Courtesy Dan Clark/ USDI National Park Service
Food sources aren’t readily available for feral hogs this time of year, so they might search for it on your farm.
From now until spring is one of the best times of the year to control wild pigs, according to the Texas AgriLife Extension Service. One factor is that hungry wild pigs are on the move and more likely to be out in the open to forage for food this time of year, says Billy Higginbotham, fisheries and wildlife specialist at the Overton AgriLife Extension.
Wild pigs, aka feral hogs, browse woodlands, graze pastures and uproot planted crops for food. They also scavenge and raid deer-feeder sites. From the beginning of the year through spring, many of these food sources are not as readily available.
“Native foods, such as acorns, disappear as winter wears on, and many deer hunters do not continue to supplement their deer population after hunting season,” Higginbotham says. “As a result, the wild pigs will be increasingly on the move and more susceptible to baiting as they search for food.”
Another reason to step up control efforts of wild pigs this time of year has to do with the animals’ breeding behavior.
“Wild pigs are one of the most prolific large mammals in the world,” Higginbotham says.
The average age of a sow having her first litter is about 13 months, according to the Texas A&M AgriLife Extension website. Mature sows will have an average of 1.5 litters per year, and the average litter size is 5.6 piglets.
“Though sows can have litters any month of the year, there always seems to be a peak in farrowing during the early spring,” Higginbotham says. “This is an added incentive for landowners to strike as soon as possible before even more pigs hit the ground.”
Landowners have the choice of several control methods for wild pigs. These include trapping, snaring, dogging and shooting, both aerially and on the ground. However, because of the large amount of cover afforded by forest and brush in many parts of Texas, trapping and shooting remain the most effective options for landowners in such areas.
“A 2011 survey of 700 landowners in 139 Texas counties by AgriLife Extension detailed the frequency of control method utilized,” Higginbotham says. “Of 36,664 wild pigs removed in 2010 by survey respondents, 57 percent were removed through trapping and 24 percent via aerial and landowner shooting. Hunting was responsible for removing another 11 percent of the pigs taken. Catch dogs removed 6 percent of the total while 2 percent were removed through the use of snares.”
Although design is important, there’s more to successfully controlling hogs than just buying or building a good trap, he says.

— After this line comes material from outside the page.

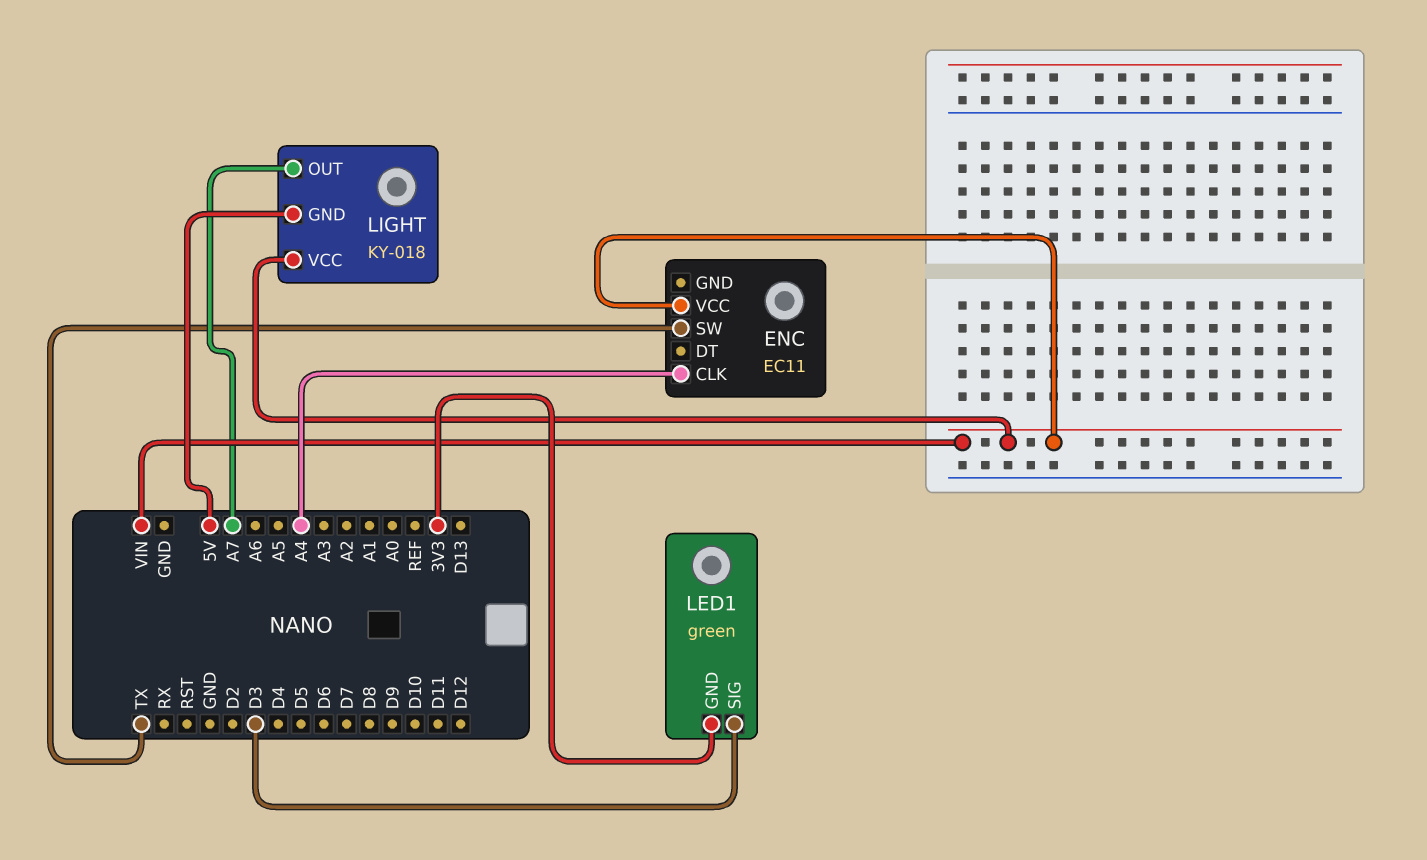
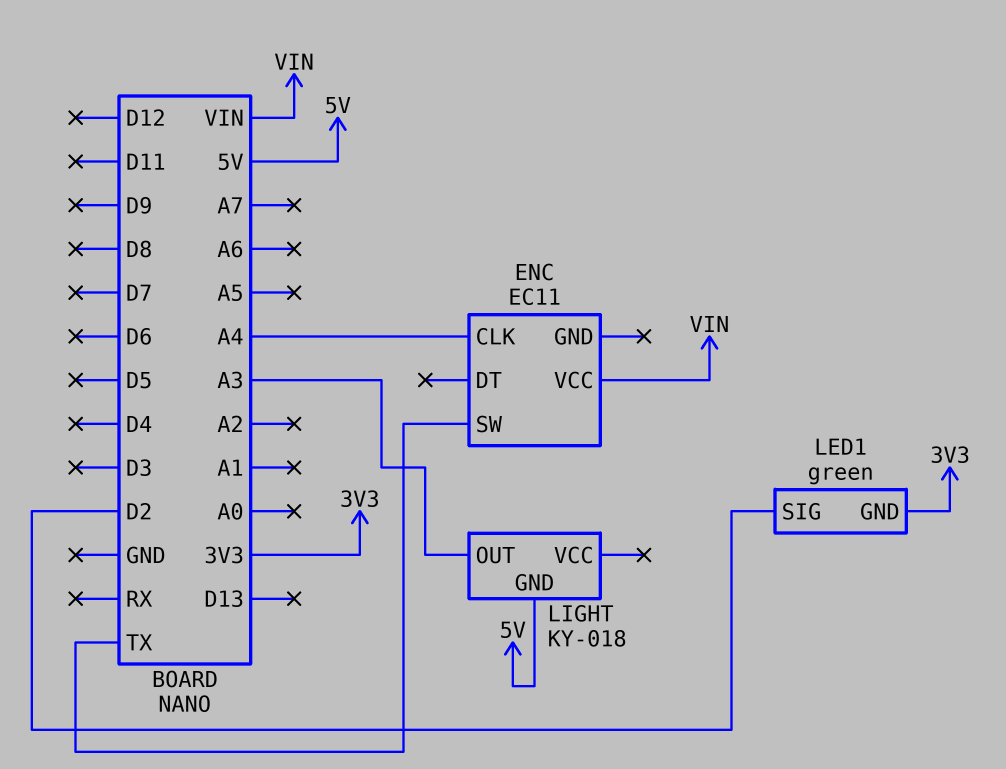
LED1 pin SIG: D3 -> D2
LIGHT pin OUT: A7 -> A3
LIGHT pin VCC: VIN -> none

“Trapping is a process—not an event,” Higginbotham says. “That process includes training the pigs to bait, determining the size of trap based on the size of the sounder (family group), training the pigs to become accustomed to the trap’s presence and to regularly enter the trap with the gate secured open. Then and only then should the trap be set to actually catch the pigs.”
He notes that the most difficult pig to trap is one that has been “almost” caught, but got away because of poor trap design or planning. Mature pigs, especially boars, also learn to be wary of traps when they see other members of their sounder are caught. So it’s important to catch as many as possible with one setting of the trap.
He also recommends using a remote-sensing camera, available from sporting-good retailers, to determine the size and feeding habits of pigs before constructing the trap. The cameras are designed to operate automatically at suspected pig haunts. They’re tripped by motion detectors with pig activity and take digital photos, marking the time in the process.
“Landowners remain the first line of defense because Texas is 95-percent privately owned land,” Higginbotham says. “We are not going to eradicate wild pig populations with the current legal control methods, but research has clearly demonstrated that the economic impact wild pigs have on agricultural operations can be significantly reduced by the control methods we do have.”